The market for electronic invoicing (e-invoicing) continues to grow, with recent surveys suggesting 20%-40% of organisations plan to implement invoice automation over the next three years. The key drivers are a desire for increased visibility and control, paired with a reduction in process costs and approval cycle times. However, maximum benefit only occurs when suppliers submit invoices electronically through a collaborative network, and getting suppliers to join these networks is a challenge. Yet it shouldn’t be.
The value proposition to the supplier is primarily two-fold:
- Reduced operating costs, such as no more mailing of paper invoices.
- The promise of getting paid on time, or even sooner, by agreeing to an early pay discount term.
For the buyer, such early pay discounts are more achievable than ever, thanks to the fast and efficient processing options of e-invoice presentment and payment (EIPP). Here again, the number of buyers using EIPP to take advantage of early pay discounts is comparatively small. A recent survey by Paystream Advisors, ‘Dynamic Discount Management Q112’, indicates only 31% of organisations see early pay discounts as a priority and even fewer suppliers are interested in offering discounts.
Why is that? Because buyers, many of them flush with cash right now, are still reluctant to part with their money, and suppliers are still hesitant to offer discounts for fear the discount will be taken even if not earned.
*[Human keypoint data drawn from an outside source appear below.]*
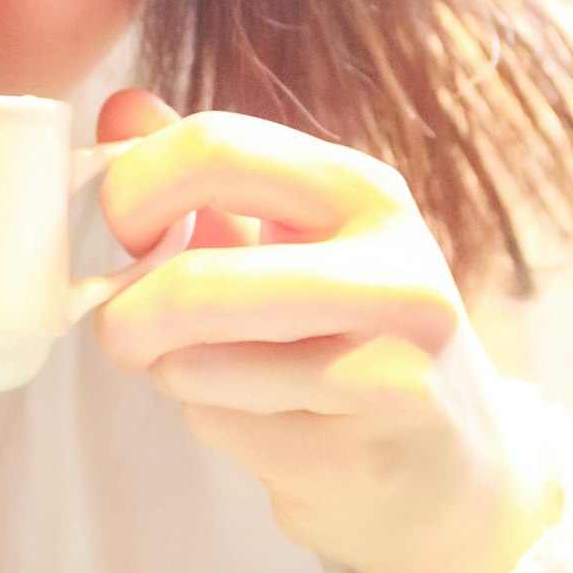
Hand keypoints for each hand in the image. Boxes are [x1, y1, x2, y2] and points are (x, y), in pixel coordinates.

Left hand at [90, 92, 560, 572]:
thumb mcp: (296, 238)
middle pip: (199, 282)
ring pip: (198, 368)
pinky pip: (225, 430)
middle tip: (122, 331)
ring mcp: (391, 371)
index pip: (216, 149)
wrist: (452, 466)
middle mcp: (393, 273)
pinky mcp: (365, 457)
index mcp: (366, 193)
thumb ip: (209, 177)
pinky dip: (215, 427)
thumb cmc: (356, 337)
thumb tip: (120, 107)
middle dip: (130, 314)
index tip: (124, 231)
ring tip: (216, 375)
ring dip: (173, 375)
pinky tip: (270, 426)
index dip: (135, 189)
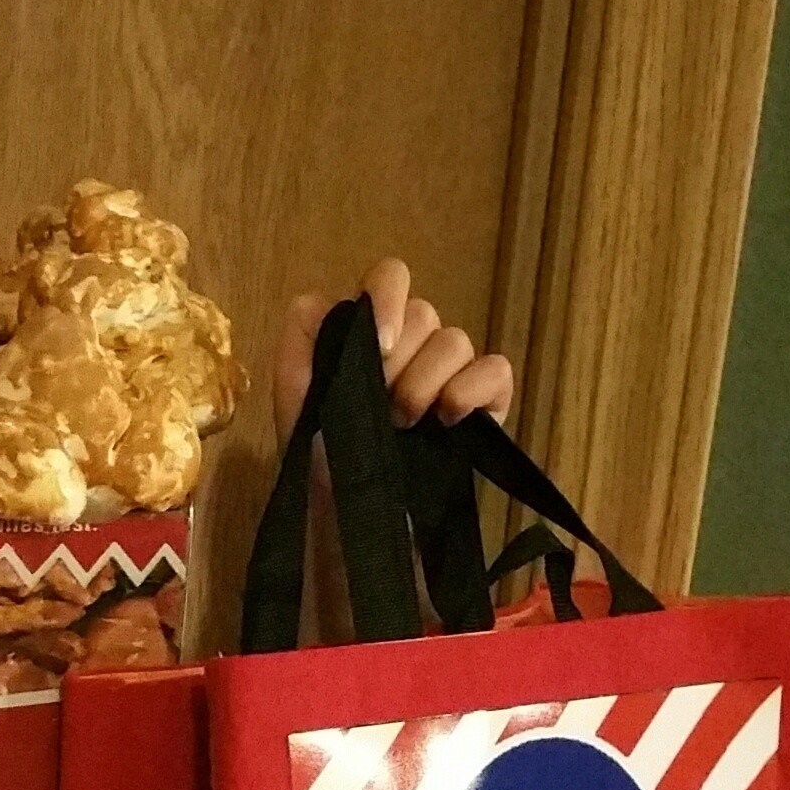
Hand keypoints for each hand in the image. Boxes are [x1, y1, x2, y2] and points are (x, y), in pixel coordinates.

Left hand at [273, 261, 514, 441]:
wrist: (350, 513)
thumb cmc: (322, 454)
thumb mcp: (295, 395)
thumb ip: (301, 339)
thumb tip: (328, 302)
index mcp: (371, 329)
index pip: (390, 276)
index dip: (388, 300)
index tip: (379, 349)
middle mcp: (413, 341)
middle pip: (424, 313)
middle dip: (398, 365)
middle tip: (379, 409)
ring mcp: (450, 370)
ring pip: (454, 341)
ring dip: (425, 384)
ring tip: (403, 425)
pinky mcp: (484, 400)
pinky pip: (494, 370)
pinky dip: (473, 390)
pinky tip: (449, 419)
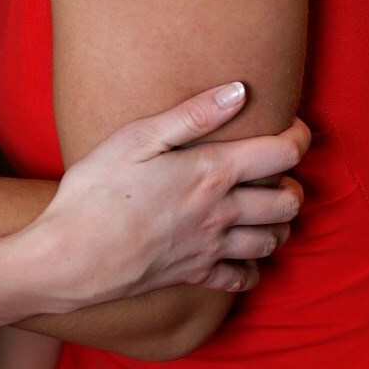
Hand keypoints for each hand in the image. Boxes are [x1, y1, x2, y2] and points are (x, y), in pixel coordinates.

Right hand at [27, 84, 308, 308]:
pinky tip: (241, 253)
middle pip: (289, 202)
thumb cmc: (96, 189)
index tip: (290, 125)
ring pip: (274, 241)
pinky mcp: (195, 275)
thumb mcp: (137, 137)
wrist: (71, 256)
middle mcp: (222, 213)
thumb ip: (192, 115)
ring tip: (263, 207)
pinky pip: (244, 278)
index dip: (297, 136)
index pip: (282, 153)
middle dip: (293, 183)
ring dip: (279, 223)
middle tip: (275, 171)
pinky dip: (254, 267)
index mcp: (212, 172)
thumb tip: (240, 91)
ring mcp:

Perhaps it is a matter of trust. An early pay discount term is an offer, not a promise, of early payment. Suppliers must rely on the buyer to take advantage of the early pay discount and all too often, when cash is tight and suppliers need it most, buyers opt to give up the discount and pay later. Furthermore, the ubiquitous discount term of ‘2% 10, net 30’, while a great deal for the buyer, is quite costly to the supplier. By accepting a mere 2% discount for receiving the payment 20 days sooner, the supplier is offering the buyer a 36% return on investment (ROI).
Other options exist for suppliers to get paid early at better discount rates and simultaneously allow buyers to maintain or extend terms. Trade finance, for example, is a viable alternative. In this scenario a financial institution, such as a bank, steps in. Upon invoice approval, the bank pays the supplier minus a financing discount. The buyer then pays the bank the full invoice value at an agreed on date in the future.
The buyer benefits by stabilising cash outflow and either maintaining or extending days payable outstanding (DPO). In addition, the buyer no longer needs to be in the business of negotiating and maintaining discount payment terms. The supplier, in turn, is guaranteed early payment and typically at a much lower discount rate. Trade finance thus makes early payment the choice of the supplier, rather than the buyer. In this scenario a supplier will be much more interested in joining an e-invoicing network.
What this means is that buying organisations need to look at their payables holistically. A silo approach that focuses purely on e-invoicing or electronic payments (e-payments) will produce minimal results. Only when process automation is coupled with a working capital strategy that considers both the needs of the buyer and supplier will adoption and subsequent benefits be maximised.
More effective cash management is the best reason to consider EIPP. Every dollar saved in operational efficiency and every dollar freed through DPO extension is extra working capital to apply to your organisation’s true mission: investing in the business and not in the payables.
Another key benefit of an EIPP solution is that it allows organisations to select as much or as little automation as they want. The technology is flexible enough to grow as a customer’s needs change, or as they and their suppliers grow more comfortable with automation.
For example, sellers can use EIPP to submit invoices electronically or via paper. In this way, buyers can implement and benefit from EIPP without relying on their suppliers to change their processes. Buyers can continue to receive paper invoices, which the bank then standardises and presents in a format that can be queried.
Once invoices are electronic, with EIPP using customer-defined workflow functions and business rules to simplify the entire approval process. Customers can set up automated approval tolerances and/or manual review thresholds. They can further enforce corporate policies by building workflow around the organisation’s approval hierarchy and the user’s signing authority and role.
These automated business rules also identify audit exceptions, such as duplicate invoices, prior to payment. When exceptions are flagged, customers can use EIPP to automate exception management, ensuring invoices are audited and suppliers are validated before any payment is made. And while suppliers do not need to join the EIPP network, a major benefit to them is the ability to login to review invoice statuses in real time and work collaboratively to resolve disputes or exceptions.
EIPP also automates payment by combining the customer’s separate payment processes, whether they are issuing cheques or sending e-payments, into one electronic process.
EIPP adoption is rising at a rapid pace. Industry data, such the ‘Paystream E-invoicing Adoption Benchmark Report Q112’ indicates that about one in five organisations have adopted EIPP tools, and the pace is projected to accelerate in the next three years. With the proliferation of alternate settlement and supplier financing options, EIPP is on its way to reaching critical mass. The time for your organisation to explore EIPP is now.